Following his inauguration, President Donald Trump began to set various tariffs on foreign goods imported into the United States. A tariff is a tax on imported goods from one country to another, when the country exporting the goods is affected by the tax as people are less likely to purchase the product.
Trump stated that multiple countries would be subject to a minimum 10% tariff in a speech given at the White House on April 2. Separately, Trump had put in place specific tariffs for Canada, Mexico and China at the start of Feb. There was a 25% tariff set on products coming in from Canada and Mexico, and a 84% tariff on products imported from China. President Trump was able to establish this practice under the International Emergency Economic Powers Act.
Tariffs have been used throughout U.S. history, starting with the Tariff Act of 1798; other occasions include during the Great Depression and after World War II.
Michael DePaolo, Del Val economics and U.S. history teacher, explained that there are a few main causes for governments to apply tariffs.
“Traditionally, tariffs are used for four reasons,” DePaolo said. “Tariffs are created to raise revenue, protect domestic industries, increase the sales of domestic products and protect consumers who may disagree with how goods are produced in foreign countries.”
As other countries pay more for their goods to enter the U.S., the government is receiving that money. Businesses will then begin to sell those items at a higher price, ultimately affecting the buyers.
“As consumers, it hurts our wallets as well,” DePaolo said. “This is one of the many negative impacts that tariffs have on the community.”
Tariffs often result in a decrease in competition within domestic industries, which leads to inefficiency in production.
Relations between nations are also at risk with the rise of tariffs.

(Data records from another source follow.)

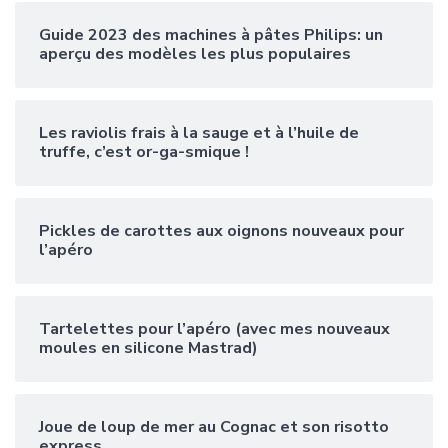
Guide 2023 des machines à pâtes Philips: un
aperçu des modèles les plus populaires
Les raviolis frais à la sauge et à l’huile de
truffe, c’est or-ga-smique !
Pickles de carottes aux oignons nouveaux pour
l’apéro
Tartelettes pour l’apéro (avec mes nouveaux
moules en silicone Mastrad)
Joue de loup de mer au Cognac et son risotto
express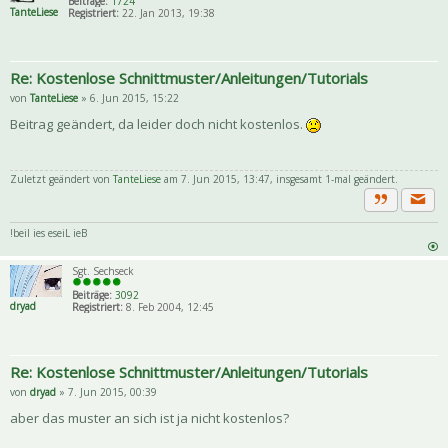
Beiträge:
1724
TanteLiese
Registriert:
22. Jan 2013, 19:38
Re: Kostenlose Schnittmuster/Anleitungen/Tutorials
von
TanteLiese
» 6. Jun 2015, 15:22
Beitrag geändert, da leider doch nicht kostenlos.
Zuletzt geändert von
TanteLiese
am 7. Jun 2015, 13:47, insgesamt 1-mal geändert.
Priva
Zitat
!beil ies eseiL ieB
Sgt. Sechseck
Beiträge:
3092
dryad
Registriert:
8. Feb 2004, 12:45
Re: Kostenlose Schnittmuster/Anleitungen/Tutorials
von
dryad
» 7. Jun 2015, 00:39
aber das muster an sich ist ja nicht kostenlos?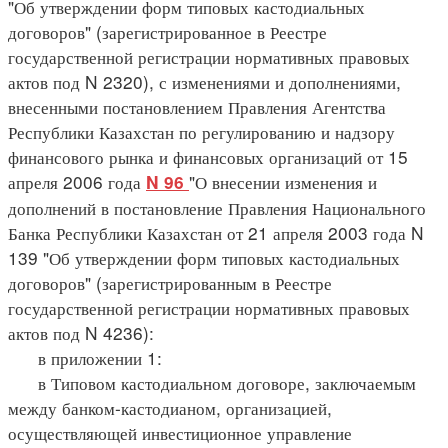
"Об утверждении форм типовых кастодиальных
договоров" (зарегистрированное в Реестре
государственной регистрации нормативных правовых
актов под N 2320), с изменениями и дополнениями,
внесенными постановлением Правления Агентства
Республики Казахстан по регулированию и надзору
финансового рынка и финансовых организаций от 15
апреля 2006 года
"О внесении изменения и
N 96
дополнений в постановление Правления Национального
Банка Республики Казахстан от 21 апреля 2003 года N
139 "Об утверждении форм типовых кастодиальных
договоров" (зарегистрированным в Реестре
государственной регистрации нормативных правовых
актов под N 4236):
в приложении 1:
в Типовом кастодиальном договоре, заключаемым
между банком-кастодианом, организацией,
осуществляющей инвестиционное управление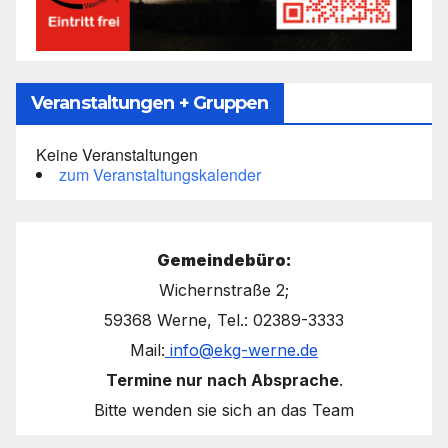
Veranstaltungen + Gruppen
Keine Veranstaltungen
zum Veranstaltungskalender
Gemeindebüro:
Wichernstraße 2;
59368 Werne, Tel.: 02389-3333
Mail:
info@ekg-werne.de
Termine nur nach Absprache
.
Bitte wenden sie sich an das Team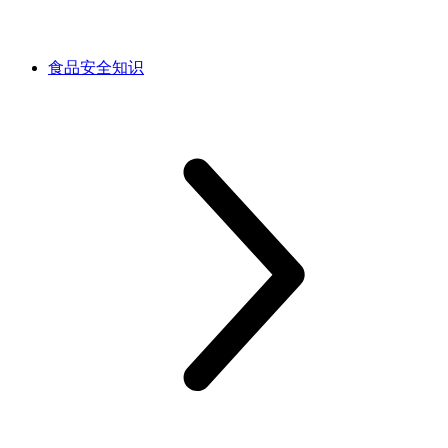
食品安全知识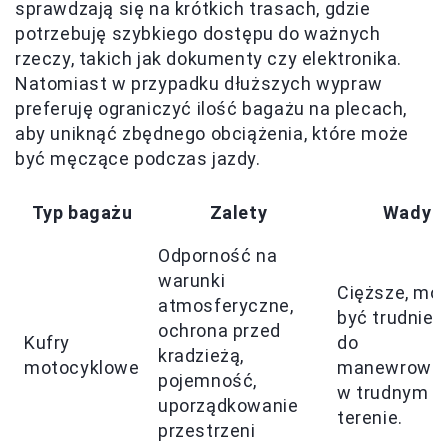
sprawdzają się na krótkich trasach, gdzie
potrzebuję szybkiego dostępu do ważnych
rzeczy, takich jak dokumenty czy elektronika.
Natomiast w przypadku dłuższych wypraw
preferuję ograniczyć ilość bagażu na plecach,
aby uniknąć zbędnego obciążenia, które może
być męczące podczas jazdy.
Typ bagażu
Zalety
Wady
Odporność na
warunki
Cięższe, mo
atmosferyczne,
być trudniej
ochrona przed
Kufry
do
kradzieżą,
motocyklowe
manewrowan
pojemność,
w trudnym
uporządkowanie
terenie.
przestrzeni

“If there are tensions between countries, it could result in a trade war,” DePaolo said.
The formal name for a trade war is an “unproductive economic cycle of retaliation,” which occurs when countries are continuously increasing tariffs and causing a reduction in global trade.
Other countries, including Canada, have begun to retaliate, placing their own tariffs on certain U.S. products, meaning that the prices of items like electronics, hygienic products, clothing and chocolate are expected to rise.
All of these impacts can factor into inflation and cause the economy to fluctuate. DePaolo encouraged everyone to stay informed about these expected economic changes.
“Follow what’s on the news, be a smart shopper,” DePaolo said. “Allsides.com and Investopedia are great resources to stay up to date. The more educated we are about the tariff system and what’s going on with the economy, the better decisions we will make as consumers.”